* _Exercise requirements_:
I need the lines below from the one with "X112027500Y-100826000D03*" down to the one with "X42447500Y-77085000D03*" reproduced exactly, both ends included, and nothing else.

* _Dataset content_:

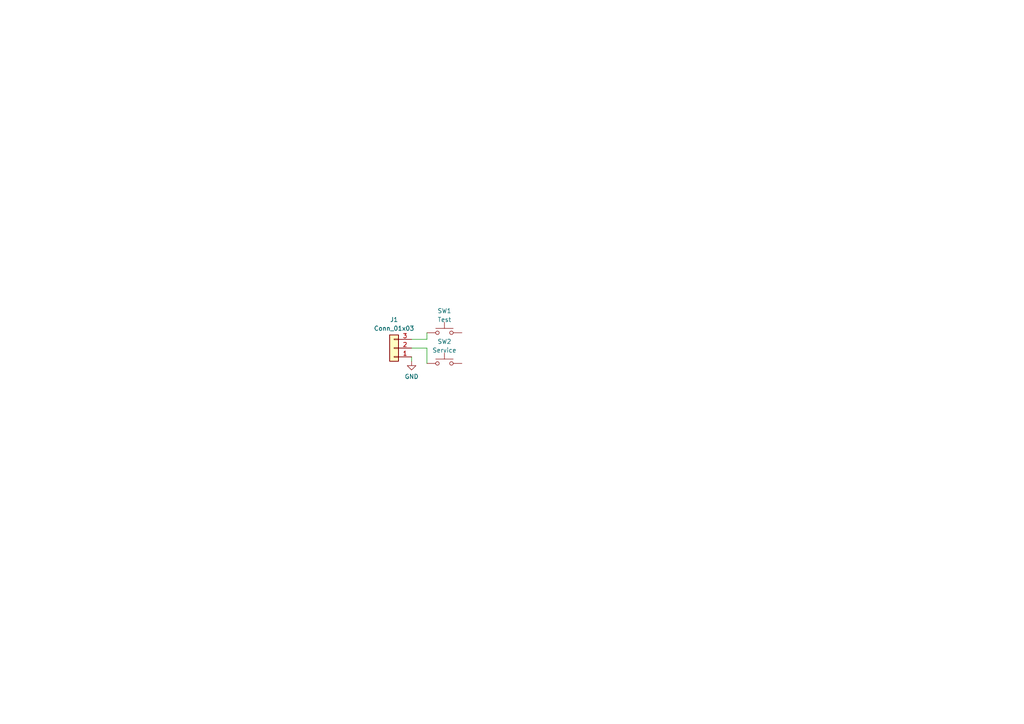
<source format=kicad_sch>
(kicad_sch (version 20230121) (generator eeschema)

  (uuid 99dc8099-532a-4f61-b2bb-5f32226d143c)

  (paper "A4")

  


  (wire (pts (xy 119.38 103.505) (xy 119.38 104.775))
    (stroke (width 0) (type default))
    (uuid 03869d25-ac4e-4a53-b54d-2184285d6763)
  )
  (wire (pts (xy 119.38 98.425) (xy 123.825 98.425))
    (stroke (width 0) (type default))
    (uuid 0e36d672-c245-47f4-937e-2f9abe25076a)
  )
  (wire (pts (xy 123.825 98.425) (xy 123.825 96.52))
    (stroke (width 0) (type default))
    (uuid 3aabac69-2558-4e27-95d4-b4625b436fcc)
  )
  (wire (pts (xy 123.825 100.965) (xy 119.38 100.965))
    (stroke (width 0) (type default))
    (uuid 58bbcd31-6126-4051-bfea-49a23c0fd784)
  )
  (wire (pts (xy 123.825 105.41) (xy 123.825 100.965))
    (stroke (width 0) (type default))
    (uuid f92809d2-a9b8-48c7-8ee8-466ca6cd6160)
  )

  (symbol (lib_id "Switch:SW_Push") (at 128.905 96.52 0) (unit 1)
    (in_bom yes) (on_board yes) (dnp no) (fields_autoplaced)
    (uuid 6fc0d4b8-4f68-4ce9-a829-848e88959896)
    (property "Reference" "SW1" (at 128.905 90.17 0)
      (effects (font (size 1.27 1.27)))
    )
    (property "Value" "Test" (at 128.905 92.71 0)
      (effects (font (size 1.27 1.27)))
    )
    (property "Footprint" "Button_Switch_THT:SW_Tactile_SPST_Angled_PTS645Vx39-2LFS" (at 128.905 91.44 0)
      (effects (font (size 1.27 1.27)) hide)
    )
    (property "Datasheet" "~" (at 128.905 91.44 0)
      (effects (font (size 1.27 1.27)) hide)
    )
    (pin "1" (uuid 3d3bf1b8-d3f4-44d1-9df1-3c405320fae0))
    (pin "2" (uuid 5eb1cad8-a80c-4030-9d08-4466eaf4fe56))
    (instances
      (project "MainPlate"
        (path "/99dc8099-532a-4f61-b2bb-5f32226d143c"
          (reference "SW1") (unit 1)
        )
      )
    )
  )

  (symbol (lib_id "power:GND") (at 119.38 104.775 0) (unit 1)
    (in_bom yes) (on_board yes) (dnp no) (fields_autoplaced)
    (uuid c619d1dd-3ba6-4a27-9580-08e6ef7971ec)
    (property "Reference" "#PWR01" (at 119.38 111.125 0)
      (effects (font (size 1.27 1.27)) hide)
    )
    (property "Value" "GND" (at 119.38 109.22 0)
      (effects (font (size 1.27 1.27)))
    )
    (property "Footprint" "" (at 119.38 104.775 0)
      (effects (font (size 1.27 1.27)) hide)
    )
    (property "Datasheet" "" (at 119.38 104.775 0)
      (effects (font (size 1.27 1.27)) hide)
    )
    (pin "1" (uuid 032bc387-8fb1-434d-9e29-ca6fb1e3b615))
    (instances
      (project "MainPlate"
        (path "/99dc8099-532a-4f61-b2bb-5f32226d143c"
          (reference "#PWR01") (unit 1)
        )
      )
    )
  )

  (symbol (lib_id "Switch:SW_Push") (at 128.905 105.41 0) (unit 1)
    (in_bom yes) (on_board yes) (dnp no) (fields_autoplaced)
    (uuid d6d3d9c4-31b7-47be-ba89-ff2bcad4b450)
    (property "Reference" "SW2" (at 128.905 99.06 0)
      (effects (font (size 1.27 1.27)))
    )
    (property "Value" "Service" (at 128.905 101.6 0)
      (effects (font (size 1.27 1.27)))
    )
    (property "Footprint" "Button_Switch_THT:SW_Tactile_SPST_Angled_PTS645Vx39-2LFS" (at 128.905 100.33 0)
      (effects (font (size 1.27 1.27)) hide)
    )
    (property "Datasheet" "~" (at 128.905 100.33 0)
      (effects (font (size 1.27 1.27)) hide)
    )
    (pin "1" (uuid 0cc9320b-4920-44b4-a592-d341b9a7ac3b))
    (pin "2" (uuid 416df295-678b-4688-a215-01164fb16d30))
    (instances
      (project "MainPlate"
        (path "/99dc8099-532a-4f61-b2bb-5f32226d143c"
          (reference "SW2") (unit 1)
        )
      )
    )
  )

  (symbol (lib_id "Connector_Generic:Conn_01x03") (at 114.3 100.965 180) (unit 1)
    (in_bom yes) (on_board yes) (dnp no) (fields_autoplaced)
    (uuid f95a90b1-116c-4b89-84b5-2e1e1e405123)
    (property "Reference" "J1" (at 114.3 92.71 0)
      (effects (font (size 1.27 1.27)))
    )
    (property "Value" "Conn_01x03" (at 114.3 95.25 0)
      (effects (font (size 1.27 1.27)))
    )
    (property "Footprint" "Connector_PinHeader_2.54mm:PinHeader_1x03_P2.54mm_Vertical" (at 114.3 100.965 0)
      (effects (font (size 1.27 1.27)) hide)
    )
    (property "Datasheet" "~" (at 114.3 100.965 0)
      (effects (font (size 1.27 1.27)) hide)
    )
    (pin "1" (uuid d08368ff-d08c-4387-87df-d174e544a12f))
    (pin "2" (uuid f5b1c327-076d-4657-81fc-4b484cc79294))
    (pin "3" (uuid c22b71e6-0123-4599-b847-c8e2fb2ef73c))
    (instances
      (project "MainPlate"
        (path "/99dc8099-532a-4f61-b2bb-5f32226d143c"
          (reference "J1") (unit 1)
        )
      )
    )
  )

  (sheet_instances
    (path "/" (page "1"))
  )
)

</source>
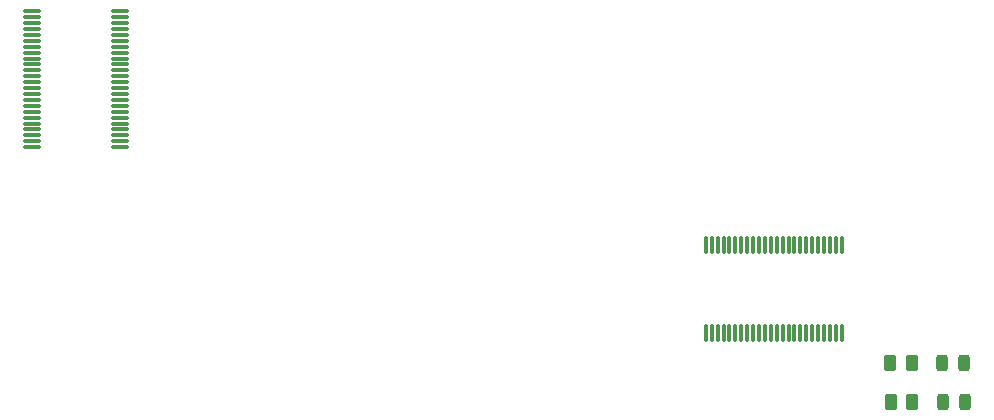
<source format=gtp>
%TF.GenerationSoftware,KiCad,Pcbnew,(6.0.10-0)*%
%TF.CreationDate,2023-01-19T22:09:39-05:00*%
%TF.ProjectId,Tang Primer 20k HD6309 Board,54616e67-2050-4726-996d-65722032306b,rev?*%
%TF.SameCoordinates,Original*%
%TF.FileFunction,Paste,Top*%
%TF.FilePolarity,Positive*%
%FSLAX46Y46*%
G04 Gerber Fmt 4.6, Leading zero omitted, Abs format (unit mm)*
G04 Created by KiCad (PCBNEW (6.0.10-0)) date 2023-01-19 22:09:39*
%MOMM*%
%LPD*%
G01*
G04 APERTURE LIST*
G04 Aperture macros list*
%AMRoundRect*
0 Rectangle with rounded corners*
0 $1 Rounding radius*
0 $2 $3 $4 $5 $6 $7 $8 $9 X,Y pos of 4 corners*
0 Add a 4 corners polygon primitive as box body*
4,1,4,$2,$3,$4,$5,$6,$7,$8,$9,$2,$3,0*
0 Add four circle primitives for the rounded corners*
1,1,$1+$1,$2,$3*
1,1,$1+$1,$4,$5*
1,1,$1+$1,$6,$7*
1,1,$1+$1,$8,$9*
0 Add four rect primitives between the rounded corners*
20,1,$1+$1,$2,$3,$4,$5,0*
20,1,$1+$1,$4,$5,$6,$7,0*
20,1,$1+$1,$6,$7,$8,$9,0*
20,1,$1+$1,$8,$9,$2,$3,0*%
G04 Aperture macros list end*
%ADD10RoundRect,0.250000X-0.262500X-0.450000X0.262500X-0.450000X0.262500X0.450000X-0.262500X0.450000X0*%
%ADD11RoundRect,0.243750X0.243750X0.456250X-0.243750X0.456250X-0.243750X-0.456250X0.243750X-0.456250X0*%
%ADD12RoundRect,0.075000X-0.662500X-0.075000X0.662500X-0.075000X0.662500X0.075000X-0.662500X0.075000X0*%
%ADD13RoundRect,0.075000X0.075000X-0.662500X0.075000X0.662500X-0.075000X0.662500X-0.075000X-0.662500X0*%
G04 APERTURE END LIST*
D10*
X109457500Y-100826000D03*
X107632500Y-100826000D03*
X109521000Y-104140000D03*
X107696000Y-104140000D03*
D11*
X113902500Y-100826000D03*
X112027500Y-100826000D03*
X113967500Y-104140000D03*
X112092500Y-104140000D03*
D12*
X42447500Y-71085000D03*
X42447500Y-71585000D03*
X42447500Y-72085000D03*
X42447500Y-72585000D03*
X42447500Y-73085000D03*
X42447500Y-73585000D03*
X42447500Y-74085000D03*
X42447500Y-74585000D03*
X42447500Y-75085000D03*
X42447500Y-75585000D03*
X42447500Y-76085000D03*
X42447500Y-76585000D03*
X42447500Y-77085000D03*
X42447500Y-77585000D03*
X42447500Y-78085000D03*
X42447500Y-78585000D03*
X42447500Y-79085000D03*
X42447500Y-79585000D03*
X42447500Y-80085000D03*
X42447500Y-80585000D03*
X42447500Y-81085000D03*
X42447500Y-81585000D03*
X42447500Y-82085000D03*
X42447500Y-82585000D03*
X35022500Y-82585000D03*
X35022500Y-82085000D03*
X35022500Y-81585000D03*
X35022500Y-81085000D03*
X35022500Y-80585000D03*
X35022500Y-80085000D03*
X35022500Y-79585000D03*
X35022500Y-79085000D03*
X35022500Y-78585000D03*
X35022500Y-78085000D03*
X35022500Y-77585000D03*
X35022500Y-77085000D03*
X35022500Y-76585000D03*
X35022500Y-76085000D03*
X35022500Y-75585000D03*
X35022500Y-75085000D03*
X35022500Y-74585000D03*
X35022500Y-74085000D03*
X35022500Y-73585000D03*
X35022500Y-73085000D03*
X35022500Y-72585000D03*
X35022500Y-72085000D03*
X35022500Y-71585000D03*
X35022500Y-71085000D03*
D13*
X92040000Y-98327500D03*
X92540000Y-98327500D03*
X93040000Y-98327500D03*
X93540000Y-98327500D03*
X94040000Y-98327500D03*
X94540000Y-98327500D03*
X95040000Y-98327500D03*
X95540000Y-98327500D03*
X96040000Y-98327500D03*
X96540000Y-98327500D03*
X97040000Y-98327500D03*
X97540000Y-98327500D03*
X98040000Y-98327500D03*
X98540000Y-98327500D03*
X99040000Y-98327500D03*
X99540000Y-98327500D03*
X100040000Y-98327500D03*
X100540000Y-98327500D03*
X101040000Y-98327500D03*
X101540000Y-98327500D03*
X102040000Y-98327500D03*
X102540000Y-98327500D03*
X103040000Y-98327500D03*
X103540000Y-98327500D03*
X103540000Y-90902500D03*
X103040000Y-90902500D03*
X102540000Y-90902500D03*
X102040000Y-90902500D03*
X101540000Y-90902500D03*
X101040000Y-90902500D03*
X100540000Y-90902500D03*
X100040000Y-90902500D03*
X99540000Y-90902500D03*
X99040000Y-90902500D03*
X98540000Y-90902500D03*
X98040000Y-90902500D03*
X97540000Y-90902500D03*
X97040000Y-90902500D03*
X96540000Y-90902500D03*
X96040000Y-90902500D03*
X95540000Y-90902500D03*
X95040000Y-90902500D03*
X94540000Y-90902500D03*
X94040000Y-90902500D03*
X93540000Y-90902500D03*
X93040000Y-90902500D03*
X92540000Y-90902500D03*
X92040000Y-90902500D03*
M02*

</source>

* _Answer below_:
X112027500Y-100826000D03*
X113967500Y-104140000D03*
X112092500Y-104140000D03*
D12*
X42447500Y-71085000D03*
X42447500Y-71585000D03*
X42447500Y-72085000D03*
X42447500Y-72585000D03*
X42447500Y-73085000D03*
X42447500Y-73585000D03*
X42447500Y-74085000D03*
X42447500Y-74585000D03*
X42447500Y-75085000D03*
X42447500Y-75585000D03*
X42447500Y-76085000D03*
X42447500Y-76585000D03*
X42447500Y-77085000D03*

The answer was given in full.